■ **ACTION ITEM**
Copy out, word for word, the stretch of the material that starts with the line containing "secondaire, mais pour" and ends with the line containing "révision. En ce moment se déroule une". Include both of those lines.
DATA RECORDS START
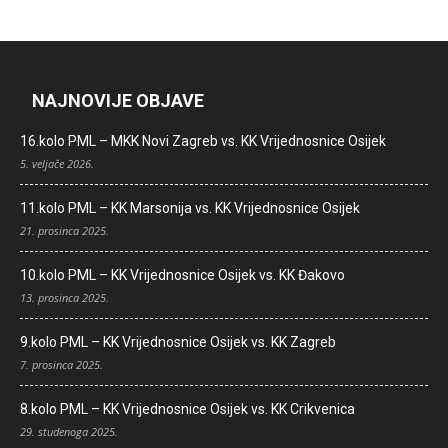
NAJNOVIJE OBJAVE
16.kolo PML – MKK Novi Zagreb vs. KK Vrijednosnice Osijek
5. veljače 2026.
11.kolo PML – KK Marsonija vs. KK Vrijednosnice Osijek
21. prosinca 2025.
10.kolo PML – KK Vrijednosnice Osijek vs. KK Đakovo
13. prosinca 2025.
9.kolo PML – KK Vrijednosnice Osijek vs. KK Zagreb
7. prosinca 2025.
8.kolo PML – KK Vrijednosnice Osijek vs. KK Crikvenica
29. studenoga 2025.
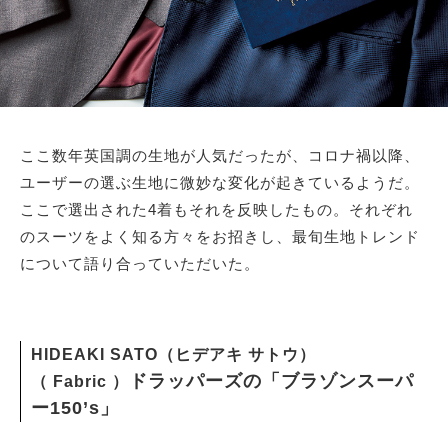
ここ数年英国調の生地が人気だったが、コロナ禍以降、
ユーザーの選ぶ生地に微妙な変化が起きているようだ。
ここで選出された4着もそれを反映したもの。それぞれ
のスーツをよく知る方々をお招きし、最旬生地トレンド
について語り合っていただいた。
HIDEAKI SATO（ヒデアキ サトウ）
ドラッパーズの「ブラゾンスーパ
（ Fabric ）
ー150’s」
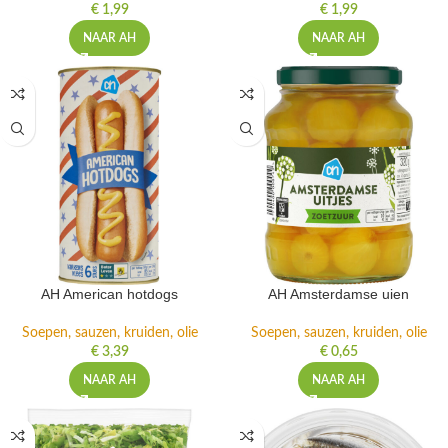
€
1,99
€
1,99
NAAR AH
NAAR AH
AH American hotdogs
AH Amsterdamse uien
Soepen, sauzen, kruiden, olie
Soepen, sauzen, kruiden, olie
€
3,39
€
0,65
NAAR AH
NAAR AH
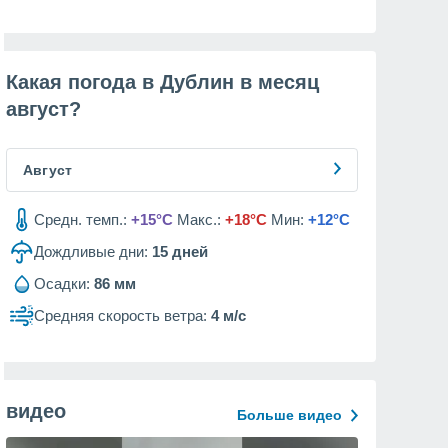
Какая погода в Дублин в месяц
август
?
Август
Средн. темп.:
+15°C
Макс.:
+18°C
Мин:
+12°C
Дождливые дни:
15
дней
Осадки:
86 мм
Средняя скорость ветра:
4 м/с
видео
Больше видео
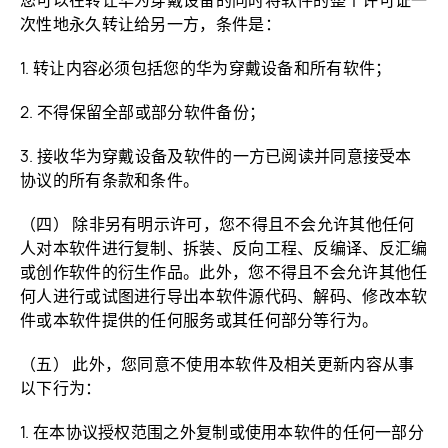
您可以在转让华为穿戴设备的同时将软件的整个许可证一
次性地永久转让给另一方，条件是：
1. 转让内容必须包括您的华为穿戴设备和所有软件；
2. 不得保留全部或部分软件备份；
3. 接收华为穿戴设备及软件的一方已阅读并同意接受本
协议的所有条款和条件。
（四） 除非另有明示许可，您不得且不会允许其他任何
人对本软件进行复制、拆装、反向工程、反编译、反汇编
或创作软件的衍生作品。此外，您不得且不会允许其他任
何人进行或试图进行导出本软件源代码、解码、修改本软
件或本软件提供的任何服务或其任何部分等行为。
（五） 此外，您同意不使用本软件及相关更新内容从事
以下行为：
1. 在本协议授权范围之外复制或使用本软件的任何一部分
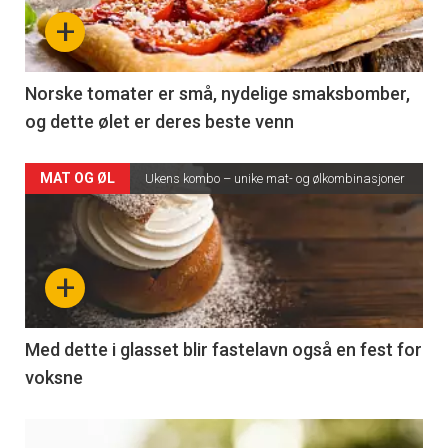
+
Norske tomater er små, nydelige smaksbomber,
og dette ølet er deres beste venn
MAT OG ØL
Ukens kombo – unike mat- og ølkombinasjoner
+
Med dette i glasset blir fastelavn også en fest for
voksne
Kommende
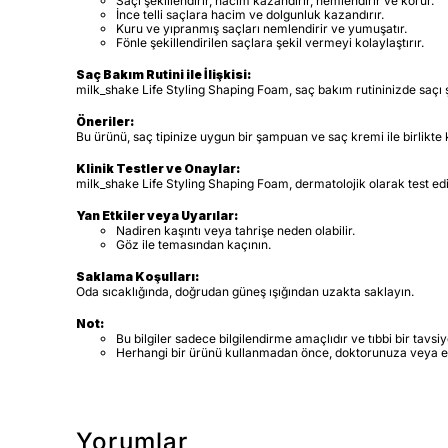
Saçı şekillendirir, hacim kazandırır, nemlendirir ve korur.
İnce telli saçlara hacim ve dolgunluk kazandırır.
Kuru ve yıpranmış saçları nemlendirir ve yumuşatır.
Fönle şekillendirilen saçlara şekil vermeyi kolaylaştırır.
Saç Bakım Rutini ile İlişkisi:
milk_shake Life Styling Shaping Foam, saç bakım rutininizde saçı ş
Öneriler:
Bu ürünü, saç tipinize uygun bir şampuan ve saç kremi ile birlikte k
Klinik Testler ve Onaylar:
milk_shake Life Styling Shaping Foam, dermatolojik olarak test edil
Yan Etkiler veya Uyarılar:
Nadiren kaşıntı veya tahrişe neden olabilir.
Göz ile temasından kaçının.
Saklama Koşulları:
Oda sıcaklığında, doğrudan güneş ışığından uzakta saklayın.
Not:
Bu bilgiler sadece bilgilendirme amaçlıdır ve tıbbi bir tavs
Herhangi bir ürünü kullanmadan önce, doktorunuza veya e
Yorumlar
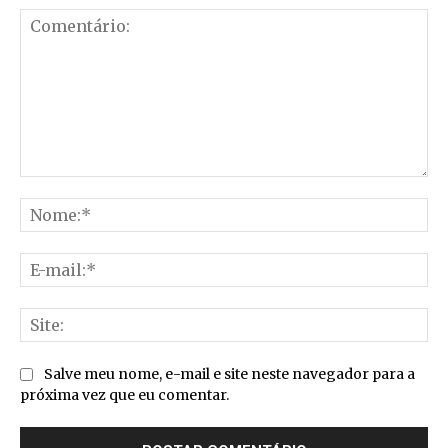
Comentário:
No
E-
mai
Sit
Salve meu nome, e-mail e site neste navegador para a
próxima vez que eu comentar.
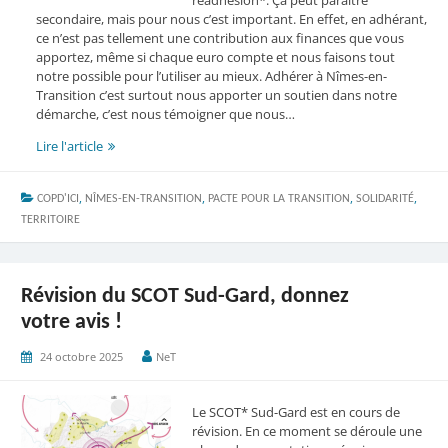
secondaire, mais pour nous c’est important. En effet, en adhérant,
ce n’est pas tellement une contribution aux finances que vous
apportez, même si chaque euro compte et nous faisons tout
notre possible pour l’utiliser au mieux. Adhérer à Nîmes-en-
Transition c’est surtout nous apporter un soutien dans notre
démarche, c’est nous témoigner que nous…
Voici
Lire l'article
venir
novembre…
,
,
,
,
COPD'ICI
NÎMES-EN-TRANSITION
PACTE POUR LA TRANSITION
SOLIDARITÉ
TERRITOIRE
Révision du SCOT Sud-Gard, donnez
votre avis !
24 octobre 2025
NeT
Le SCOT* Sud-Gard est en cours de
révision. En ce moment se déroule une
DATA RECORDS END
DATA RECORDS START
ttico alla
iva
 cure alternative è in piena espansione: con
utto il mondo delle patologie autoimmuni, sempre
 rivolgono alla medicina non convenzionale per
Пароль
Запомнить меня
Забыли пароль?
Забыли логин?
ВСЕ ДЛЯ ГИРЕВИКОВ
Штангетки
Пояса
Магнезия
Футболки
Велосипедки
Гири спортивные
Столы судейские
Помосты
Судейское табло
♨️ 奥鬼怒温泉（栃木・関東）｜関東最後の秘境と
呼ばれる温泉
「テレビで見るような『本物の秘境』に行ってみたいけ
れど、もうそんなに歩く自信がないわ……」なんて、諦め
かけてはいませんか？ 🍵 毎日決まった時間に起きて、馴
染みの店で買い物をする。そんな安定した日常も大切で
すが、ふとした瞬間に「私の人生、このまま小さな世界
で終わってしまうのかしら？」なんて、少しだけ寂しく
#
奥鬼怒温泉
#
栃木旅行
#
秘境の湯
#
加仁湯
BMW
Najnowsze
DATA RECORDS END
■ **REPLY**
secondaire, mais pour nous c’est important. En effet, en adhérant,
ce n’est pas tellement une contribution aux finances que vous
apportez, même si chaque euro compte et nous faisons tout
notre possible pour l’utiliser au mieux. Adhérer à Nîmes-en-
Transition c’est surtout nous apporter un soutien dans notre
démarche, c’est nous témoigner que nous…
Voici
Lire l'article
venir
novembre…
,
,
,
,
COPD'ICI
NÎMES-EN-TRANSITION
PACTE POUR LA TRANSITION
SOLIDARITÉ
TERRITOIRE
Révision du SCOT Sud-Gard, donnez
votre avis !
24 octobre 2025
NeT
Le SCOT* Sud-Gard est en cours de
révision. En ce moment se déroule une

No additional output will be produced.